Beschenkende Leere

Über meine Erfahrungen und Schwierigkeiten mit dem Meditieren habe ich am Montag im Weg-Wort berichtet, insbesondere vom unangenehmen Erleben der inneren Leere, die mir anfänglich viel Mühe und Angst bereitet hatte. Mit der Zeit stieg in mir die Erkenntnis auf, dass mein Verhältnis zu diesen ungreifbaren dunklen Abgründen so einiges über mein Gottesverständnis aussagt.

Denn wer war Gott für mich, wenn mir die Erfahrung der Leere so unerträglich und bedrohlich erschien? Ist Gott einer, der sich von gewissen Orten zurückzieht und mich – und viele andere Menschen – der Verlassenheit und ihrem Schicksal überlässt?

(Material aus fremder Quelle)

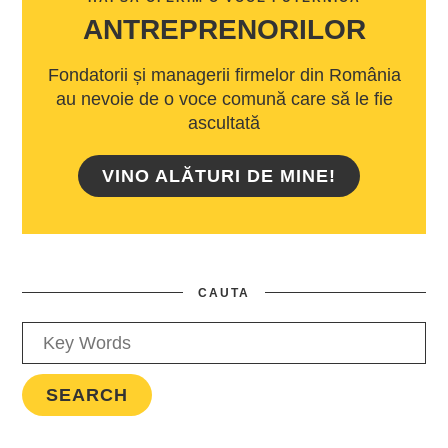
ANTREPRENORILOR
Fondatorii și managerii firmelor din România
au nevoie de o voce comună care să le fie
ascultată
VINO ALĂTURI DE MINE!
CAUTA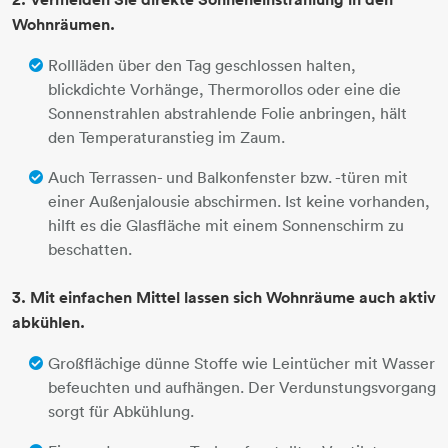
Wohnräumen.
Rollläden über den Tag geschlossen halten,
blickdichte Vorhänge, Thermorollos oder eine die
Sonnenstrahlen abstrahlende Folie anbringen, hält
den Temperaturanstieg im Zaum.
Auch Terrassen- und Balkonfenster bzw. -türen mit
einer Außenjalousie abschirmen. Ist keine vorhanden,
hilft es die Glasfläche mit einem Sonnenschirm zu
beschatten.​​​​​​​
3. Mit einfachen Mittel lassen sich Wohnräume auch aktiv
abkühlen.
Großflächige dünne Stoffe wie Leintücher mit Wasser
befeuchten und aufhängen. Der Verdunstungsvorgang
sorgt für Abkühlung.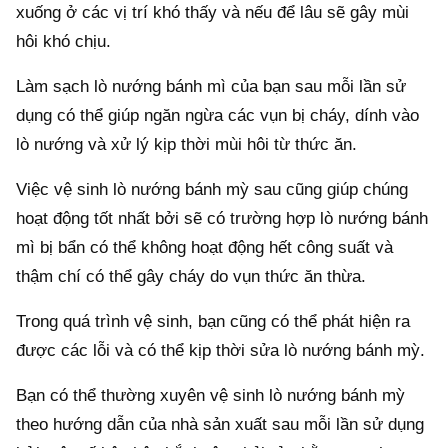
xuống ở các vị trí khó thấy và nếu để lâu sẽ gây mùi
hôi khó chịu.
Làm sạch lò nướng bánh mì của bạn sau mỗi lần sử
dụng có thể giúp ngăn ngừa các vụn bị cháy, dính vào
lò nướng và xử lý kịp thời mùi hôi từ thức ăn.
Việc vệ sinh lò nướng bánh mỳ sau cũng giúp chúng
hoạt động tốt nhất bởi sẽ có trường hợp lò nướng bánh
mì bị bẩn có thể không hoạt động hết công suất và
thậm chí có thể gây cháy do vụn thức ăn thừa.
Trong quá trình vệ sinh, bạn cũng có thể phát hiện ra
được các lỗi và có thể kịp thời sửa lò nướng bánh mỳ.
Bạn có thể thường xuyên vệ sinh lò nướng bánh mỳ
theo hướng dẫn của nhà sản xuất sau mỗi lần sử dụng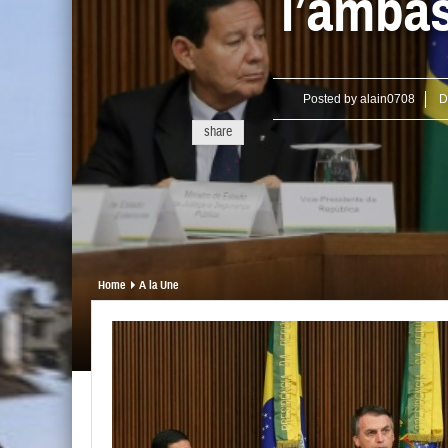
l’ambas
Posted by
alain0708
D
share
Home
A la Une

Oder ist er zwar da, aber im Hintergrund lauernd, unerkennbar und genau beobachtend, wie ich mich verhalte, mich be- oder gar verurteilend?

Impulse für eine Antwort erhielt ich von unerwarteter Seite, von den Naturwissenschaften, die sich mit dem ganz Grossen und ganz Kleinen befassen, der Astrophysik und der Teilchenforschung. Beide Fachgebiete beschreiben, wie verschwindend gering das Beobachtbare gegenüber dem leeren Raum ist: «Benachbarte» Sterne sind viele Lichtjahre voneinander entfernt. Und stellt man sich die Elektronenhülle eines Atoms auf ein Fussballfeld vergrössert vor, dann wäre der Kern gerade mal so gross wie ein Reiskorn. Je nach Beobachtung können Atomteilchen sogar «verschwinden» und wie Wellen erscheinen.

Sternenhimmel über dem Observatorium von Saint-Barthélemy im Aostatal; Bildquelle: Wikimedia Commons

Aufs Ganze gesehen ist der Leerraum das Vorherrschende, alles Durchdringende und das Wahrnehmbare bloss eine marginale Ausnahme. Gleichwohl sind aus dieser Konstellation wunderbarerweise die Erde, das Leben in seiner Vielfalt und wir selbst entstanden. Ich stelle mir Gott vor wie den leeren Raum, der alles durchwirkt und alles hält, unbegrenzter Ermöglicher und Liebhaberin aller Existenz. Das hat mein Meditieren und die Erfahrung der Leere völlig verwandelt: Ich kann mich ihr nun ohne Angst hingeben und werde manchmal beschenkt mit unerwarteten Inspirationen, die mir aus ihr entgegenkommen.